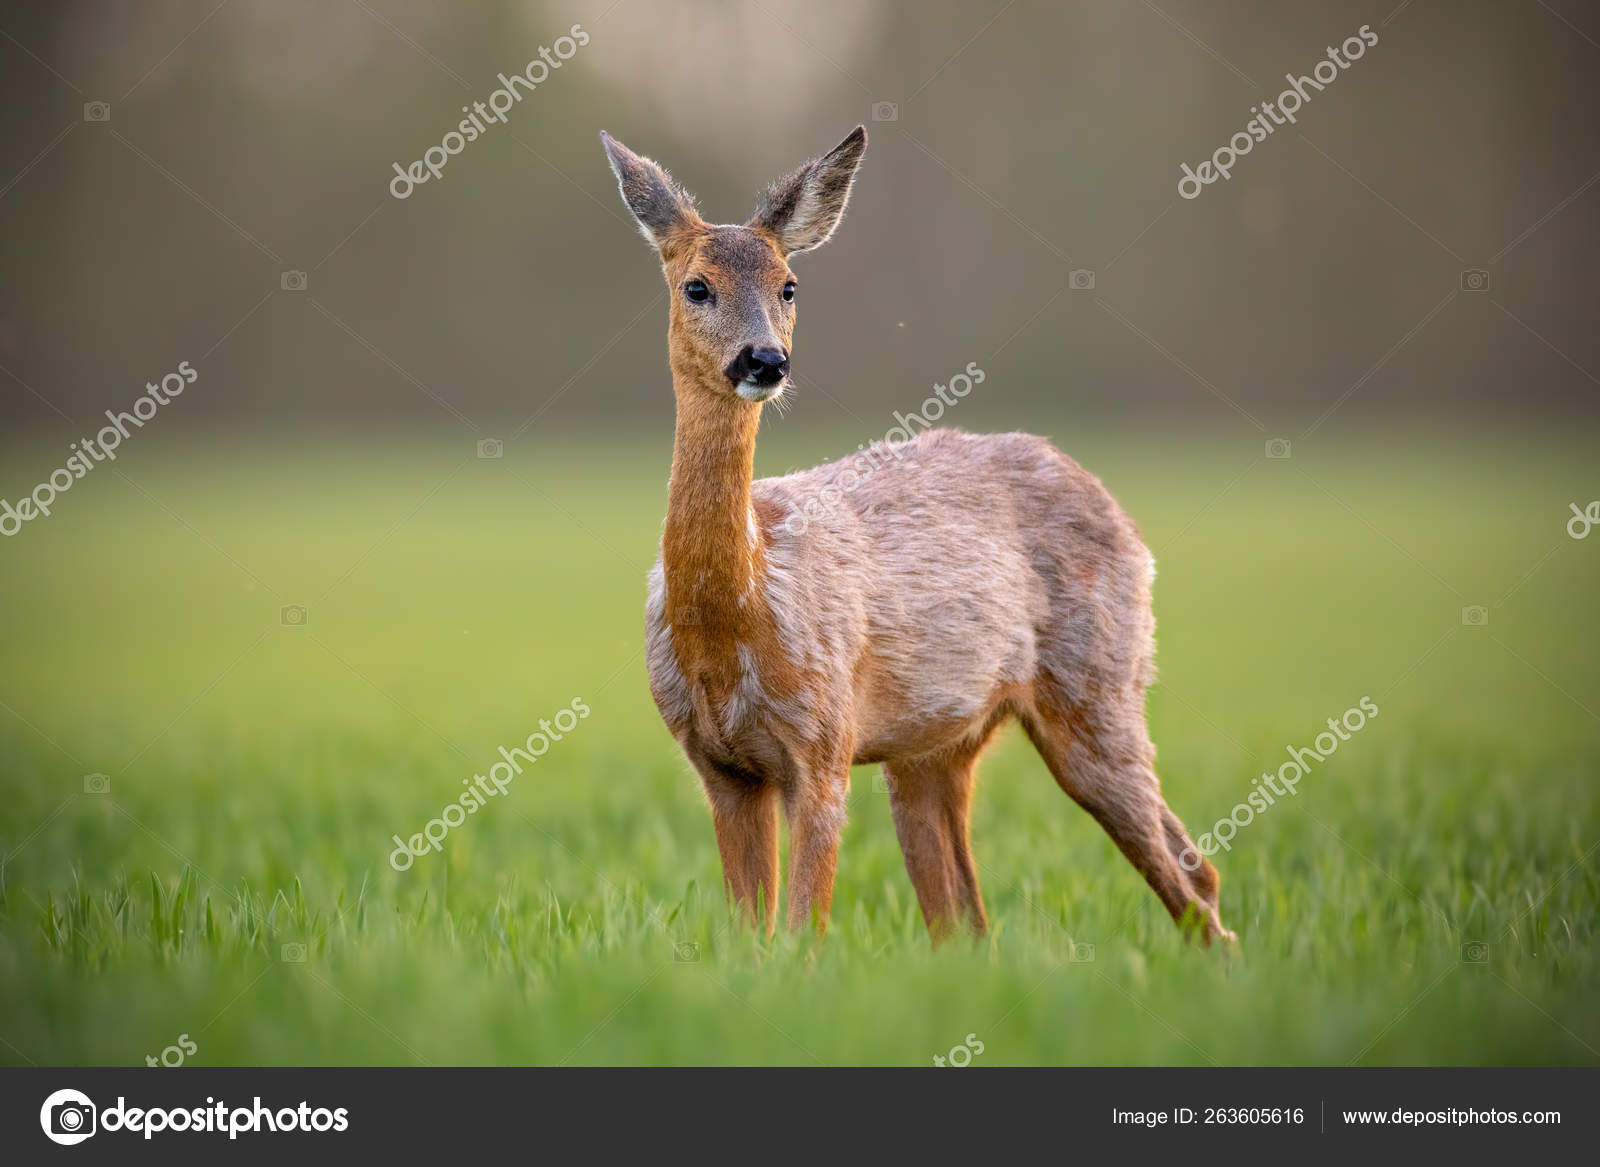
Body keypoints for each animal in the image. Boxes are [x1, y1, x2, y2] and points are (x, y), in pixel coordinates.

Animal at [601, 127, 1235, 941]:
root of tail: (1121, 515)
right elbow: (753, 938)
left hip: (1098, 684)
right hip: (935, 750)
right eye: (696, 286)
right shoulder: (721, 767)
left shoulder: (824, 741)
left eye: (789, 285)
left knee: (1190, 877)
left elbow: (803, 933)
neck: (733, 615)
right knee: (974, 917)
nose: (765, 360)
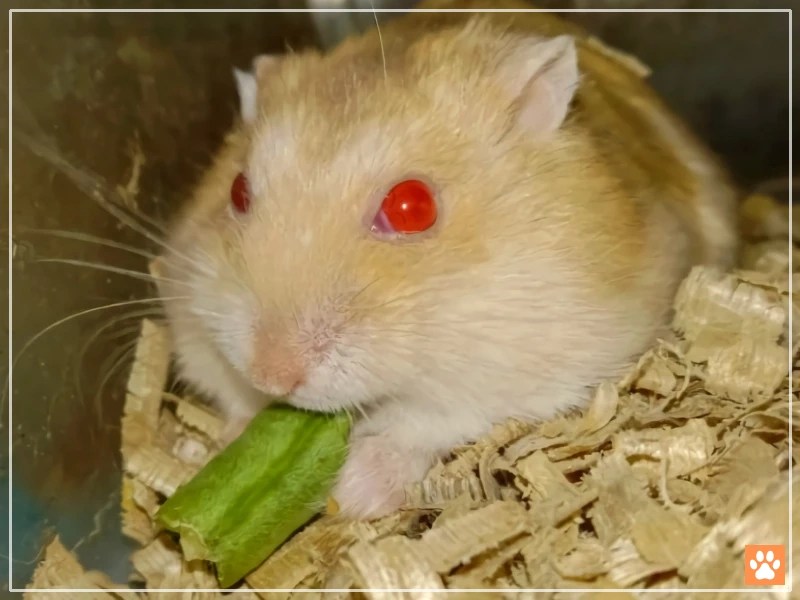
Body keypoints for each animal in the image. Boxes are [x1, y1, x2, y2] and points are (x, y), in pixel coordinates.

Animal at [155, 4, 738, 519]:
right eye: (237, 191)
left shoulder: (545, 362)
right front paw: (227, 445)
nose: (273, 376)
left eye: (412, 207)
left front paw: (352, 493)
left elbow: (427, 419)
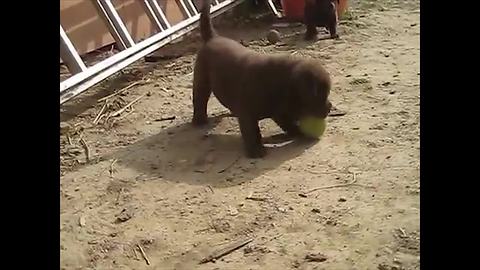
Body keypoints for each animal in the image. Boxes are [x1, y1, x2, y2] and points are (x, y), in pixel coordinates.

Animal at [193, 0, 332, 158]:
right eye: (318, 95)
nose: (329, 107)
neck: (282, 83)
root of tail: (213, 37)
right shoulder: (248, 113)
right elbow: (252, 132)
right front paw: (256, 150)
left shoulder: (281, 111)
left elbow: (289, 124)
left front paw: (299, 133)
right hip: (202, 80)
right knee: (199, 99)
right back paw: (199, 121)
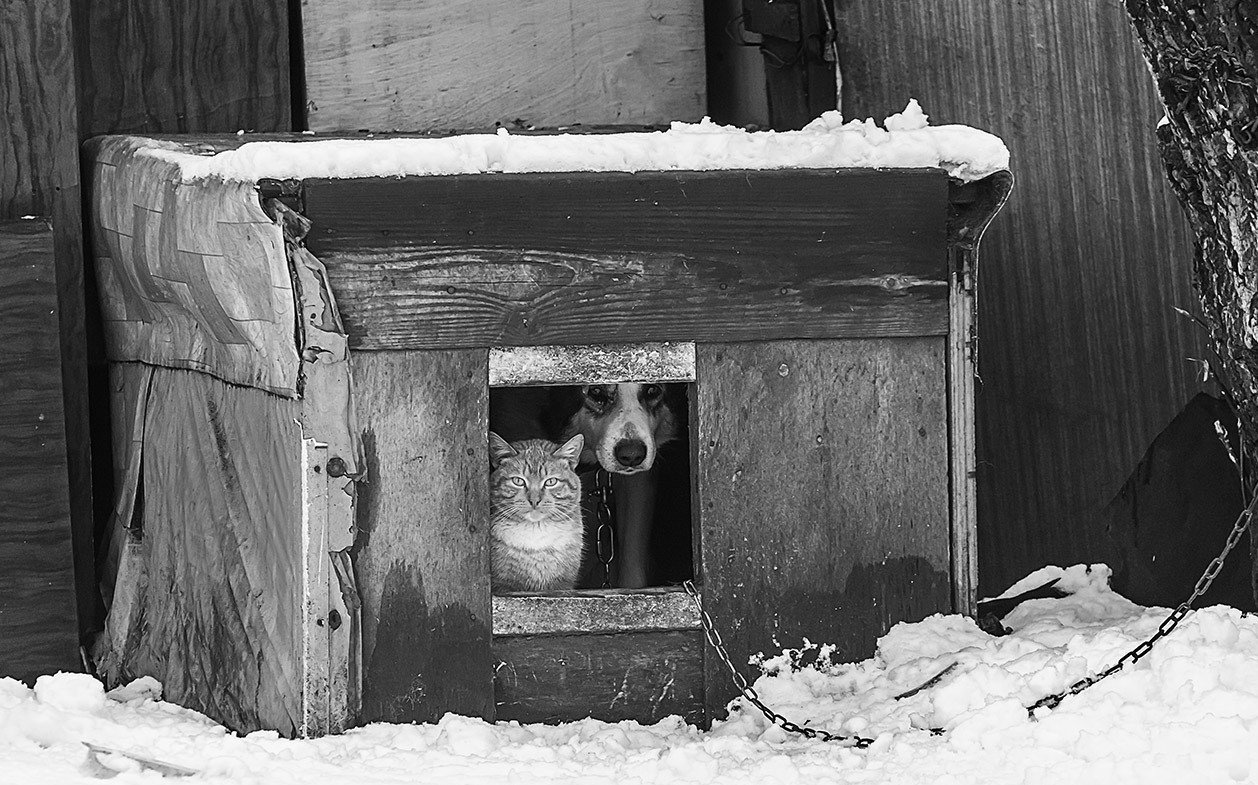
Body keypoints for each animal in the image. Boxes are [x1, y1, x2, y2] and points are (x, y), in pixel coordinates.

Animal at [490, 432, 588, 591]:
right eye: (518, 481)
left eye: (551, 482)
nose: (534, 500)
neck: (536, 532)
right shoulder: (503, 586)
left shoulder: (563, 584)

...

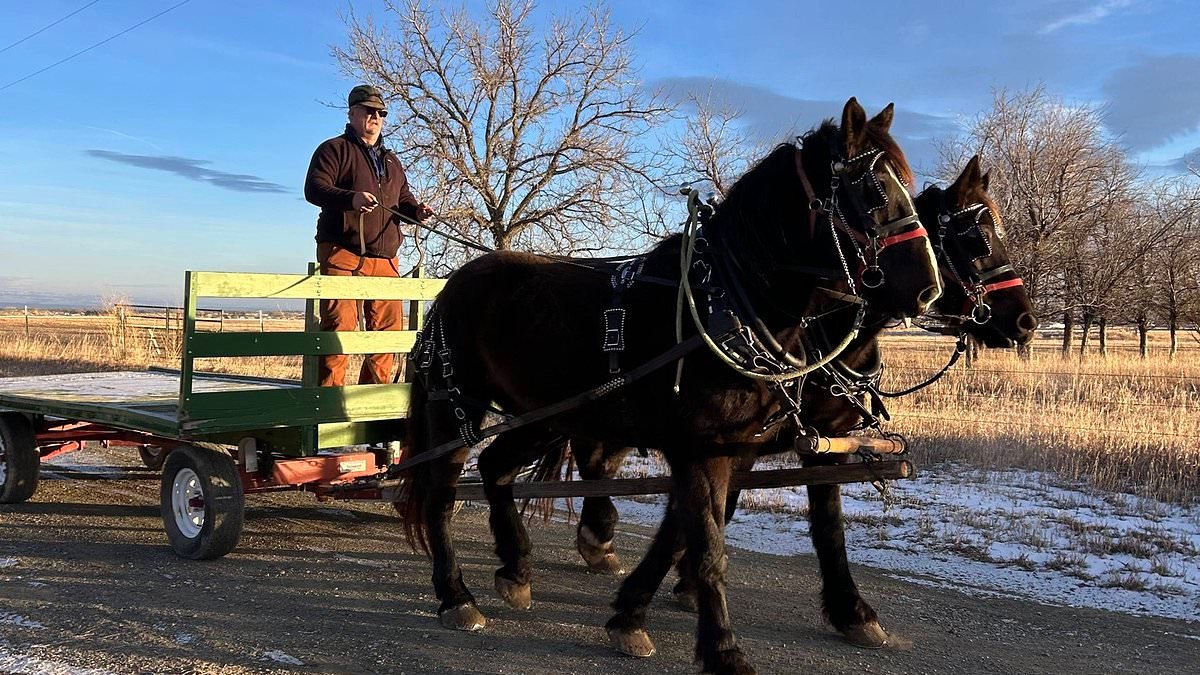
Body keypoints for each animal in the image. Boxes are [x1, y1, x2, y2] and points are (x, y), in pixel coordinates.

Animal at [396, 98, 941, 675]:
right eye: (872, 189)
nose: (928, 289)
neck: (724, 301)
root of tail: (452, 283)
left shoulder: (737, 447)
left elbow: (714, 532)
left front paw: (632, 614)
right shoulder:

→ **DESCRIPTION OF THE TASK**
Using the entries above, write out exactly the lines from the one with "left elbow: (803, 933)" through the one with "left shoulder: (545, 362)", ends included. Leave out any pictures.

→ **TASK SOLUTION**
left elbow: (803, 933)
neck: (733, 615)
right knee: (974, 917)
nose: (765, 360)
Body keypoints for each animal in the image. Boxes are [x1, y1, x2, y2] and points are (x, y), in pixel coordinates.

Animal at [155, 4, 738, 519]:
right eye: (237, 191)
left shoulder: (545, 362)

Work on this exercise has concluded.